LOCARNO, Switzerland – Sarah Leonor’s “Au Voleur” (A Real Life), starring the late Guillaume Depardieu, is an odd little picture that runs along like a somewhat dull tale of petty criminals but in the last third becomes something else entirely.

The fate of lovers who find themselves on the wrong side of the law is hardly new but these two end up on a small craft rowing down an idyllic river and while it probably shouldn’t work, good acting and an understated script hold it together. The film could well prosper in art houses and travel on the festival circuit.

Depardieu plays a small-time thief named Bruno who leads a ramshackle existence in a nondescript dwelling on the edge of a city, stealing a car here, breaking into a home there. For an hour, the film plods along as an ex-convict (Jacques Nolot) comes to share his place with the intention of going straight while one of his neighbor’s kids gets involved with some boys who buy the car Bruno stole.

At the local bar meanwhile, Bruno encounters easygoing Isabelle (Florence Loiret Caille, pictured), a supply teacher who says she’s just passing through and is more than willing for a short-term affair that soon becomes more complicated.

The rustic and idealized last part of the film is sparked when the police nab the boys with the stolen car and it tracks back to Bruno. Learning of his affair with the teacher, they go to the school but Isabelle breaks free and together they go on the lam.

The adjustment in mood takes some getting used to and there is incongruous use of American folk songs on the soundtrack but as Bruno and Isabelle float downstream, the simple freedoms offer more than they had imagined.

It could easily end up stilted and pretentious but even though their tranquil state is soon disturbed, the film suggests that these particular outlaws who have made one or two bad choices, really have the most ordinary human aspirations.

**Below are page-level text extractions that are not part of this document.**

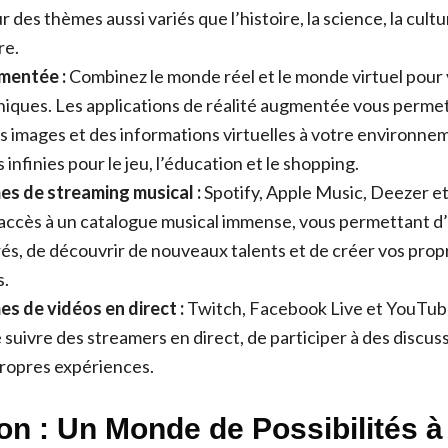
r des thèmes aussi variés que l’histoire, la science, la cultu
re.
gmentée :
Combinez le monde réel et le monde virtuel pour 
iques. Les applications de réalité augmentée vous perme
 images et des informations virtuelles à votre environnem
s infinies pour le jeu, l’éducation et le shopping.
es de streaming musical :
Spotify, Apple Music, Deezer 
accès à un catalogue musical immense, vous permettant d
rés, de découvrir de nouveaux talents et de créer vos propr
s.
s de vidéos en direct :
Twitch, Facebook Live et YouTub
suivre des streamers en direct, de participer à des discus
propres expériences.
on : Un Monde de Possibilités à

Venue: Locarno International Film Festival; Cast: Guillaime Depardieu, Florence Loiret Caille, Jacques Nolot; Director, writer: Sarah Leonor; Director of photography: Laurent Desmet; Production designer: Brigitte Brassart; Costume designer: Marie Cesari; Editor: Francois Quiquere; Producers: Michel Klein, Laetitia Fevre; Production: Les Films Hatari; Sales: Shellac; Not rated; running time, 96 minutes.

This review appeared in The Hollywood Reporter.